#### DATA SUPPLIED
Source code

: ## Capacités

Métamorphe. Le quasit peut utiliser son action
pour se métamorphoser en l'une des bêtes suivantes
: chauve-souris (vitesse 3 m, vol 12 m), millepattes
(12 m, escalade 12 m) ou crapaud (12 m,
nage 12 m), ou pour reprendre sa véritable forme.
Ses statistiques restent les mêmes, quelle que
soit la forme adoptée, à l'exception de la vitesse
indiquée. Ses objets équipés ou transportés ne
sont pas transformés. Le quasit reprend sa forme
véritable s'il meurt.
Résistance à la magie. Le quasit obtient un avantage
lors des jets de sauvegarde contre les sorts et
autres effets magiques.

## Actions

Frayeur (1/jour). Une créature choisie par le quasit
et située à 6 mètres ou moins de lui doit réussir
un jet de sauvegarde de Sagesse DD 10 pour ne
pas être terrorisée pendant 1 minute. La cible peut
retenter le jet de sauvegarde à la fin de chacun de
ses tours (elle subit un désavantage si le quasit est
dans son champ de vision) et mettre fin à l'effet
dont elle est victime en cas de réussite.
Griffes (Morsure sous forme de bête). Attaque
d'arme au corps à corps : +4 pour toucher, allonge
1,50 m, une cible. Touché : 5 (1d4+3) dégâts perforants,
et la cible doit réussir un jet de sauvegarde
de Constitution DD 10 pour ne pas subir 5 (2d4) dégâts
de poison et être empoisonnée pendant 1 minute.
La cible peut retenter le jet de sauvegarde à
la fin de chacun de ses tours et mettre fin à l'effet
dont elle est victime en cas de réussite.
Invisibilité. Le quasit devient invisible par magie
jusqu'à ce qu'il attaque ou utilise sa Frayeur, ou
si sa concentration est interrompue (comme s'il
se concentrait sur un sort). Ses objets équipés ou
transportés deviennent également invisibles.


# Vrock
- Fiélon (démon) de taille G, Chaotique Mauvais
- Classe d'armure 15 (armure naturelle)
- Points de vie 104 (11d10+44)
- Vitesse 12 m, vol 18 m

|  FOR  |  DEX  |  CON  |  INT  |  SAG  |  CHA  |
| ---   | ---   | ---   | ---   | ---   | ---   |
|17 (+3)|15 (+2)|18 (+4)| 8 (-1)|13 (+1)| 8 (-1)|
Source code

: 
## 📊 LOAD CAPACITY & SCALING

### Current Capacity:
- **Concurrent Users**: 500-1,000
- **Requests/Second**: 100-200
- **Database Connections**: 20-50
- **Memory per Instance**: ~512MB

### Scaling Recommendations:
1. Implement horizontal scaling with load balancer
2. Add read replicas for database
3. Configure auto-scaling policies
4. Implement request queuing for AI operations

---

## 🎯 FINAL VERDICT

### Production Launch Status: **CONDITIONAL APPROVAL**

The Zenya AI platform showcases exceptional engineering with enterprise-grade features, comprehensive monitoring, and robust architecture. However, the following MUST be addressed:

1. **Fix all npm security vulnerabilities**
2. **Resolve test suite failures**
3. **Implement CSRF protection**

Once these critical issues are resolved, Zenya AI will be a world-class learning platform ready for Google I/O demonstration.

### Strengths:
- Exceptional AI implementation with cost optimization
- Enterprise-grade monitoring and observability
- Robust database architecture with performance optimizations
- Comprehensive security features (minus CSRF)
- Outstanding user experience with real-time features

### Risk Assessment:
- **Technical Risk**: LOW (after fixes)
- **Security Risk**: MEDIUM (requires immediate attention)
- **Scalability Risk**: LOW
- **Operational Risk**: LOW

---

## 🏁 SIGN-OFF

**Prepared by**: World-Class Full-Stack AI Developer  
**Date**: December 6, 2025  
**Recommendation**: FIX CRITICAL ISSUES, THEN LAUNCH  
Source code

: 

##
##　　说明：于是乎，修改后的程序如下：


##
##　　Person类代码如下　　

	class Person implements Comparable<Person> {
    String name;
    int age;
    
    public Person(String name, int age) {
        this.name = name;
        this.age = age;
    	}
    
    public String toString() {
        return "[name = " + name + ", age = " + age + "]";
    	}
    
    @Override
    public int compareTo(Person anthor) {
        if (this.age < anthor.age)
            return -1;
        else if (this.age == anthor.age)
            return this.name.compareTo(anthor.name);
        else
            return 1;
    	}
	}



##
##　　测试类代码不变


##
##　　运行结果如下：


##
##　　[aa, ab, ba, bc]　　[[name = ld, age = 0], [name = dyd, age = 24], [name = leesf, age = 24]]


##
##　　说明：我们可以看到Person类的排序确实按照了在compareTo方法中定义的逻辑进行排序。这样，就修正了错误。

#### EXERCISE PROMPT
Copy exactly the lines from the top of the entries through the line with "1. Implement horizontal" in it, please, keeping both ends and adding nothing.

#### RESULT BELOW
Source code

: ## Capacités

Métamorphe. Le quasit peut utiliser son action
pour se métamorphoser en l'une des bêtes suivantes
: chauve-souris (vitesse 3 m, vol 12 m), millepattes
(12 m, escalade 12 m) ou crapaud (12 m,
nage 12 m), ou pour reprendre sa véritable forme.
Ses statistiques restent les mêmes, quelle que
soit la forme adoptée, à l'exception de la vitesse
indiquée. Ses objets équipés ou transportés ne
sont pas transformés. Le quasit reprend sa forme
véritable s'il meurt.
Résistance à la magie. Le quasit obtient un avantage
lors des jets de sauvegarde contre les sorts et
autres effets magiques.

## Actions

Frayeur (1/jour). Une créature choisie par le quasit
et située à 6 mètres ou moins de lui doit réussir
un jet de sauvegarde de Sagesse DD 10 pour ne
pas être terrorisée pendant 1 minute. La cible peut
retenter le jet de sauvegarde à la fin de chacun de
ses tours (elle subit un désavantage si le quasit est
dans son champ de vision) et mettre fin à l'effet
dont elle est victime en cas de réussite.
Griffes (Morsure sous forme de bête). Attaque
d'arme au corps à corps : +4 pour toucher, allonge
1,50 m, une cible. Touché : 5 (1d4+3) dégâts perforants,
et la cible doit réussir un jet de sauvegarde
de Constitution DD 10 pour ne pas subir 5 (2d4) dégâts
de poison et être empoisonnée pendant 1 minute.
La cible peut retenter le jet de sauvegarde à
la fin de chacun de ses tours et mettre fin à l'effet
dont elle est victime en cas de réussite.
Invisibilité. Le quasit devient invisible par magie
jusqu'à ce qu'il attaque ou utilise sa Frayeur, ou
si sa concentration est interrompue (comme s'il
se concentrait sur un sort). Ses objets équipés ou
transportés deviennent également invisibles.


# Vrock
- Fiélon (démon) de taille G, Chaotique Mauvais
- Classe d'armure 15 (armure naturelle)
- Points de vie 104 (11d10+44)
- Vitesse 12 m, vol 18 m

|  FOR  |  DEX  |  CON  |  INT  |  SAG  |  CHA  |
| ---   | ---   | ---   | ---   | ---   | ---   |
|17 (+3)|15 (+2)|18 (+4)| 8 (-1)|13 (+1)| 8 (-1)|
Source code

: 
## 📊 LOAD CAPACITY & SCALING

### Current Capacity:
- **Concurrent Users**: 500-1,000
- **Requests/Second**: 100-200
- **Database Connections**: 20-50
- **Memory per Instance**: ~512MB

### Scaling Recommendations:
1. Implement horizontal scaling with load balancer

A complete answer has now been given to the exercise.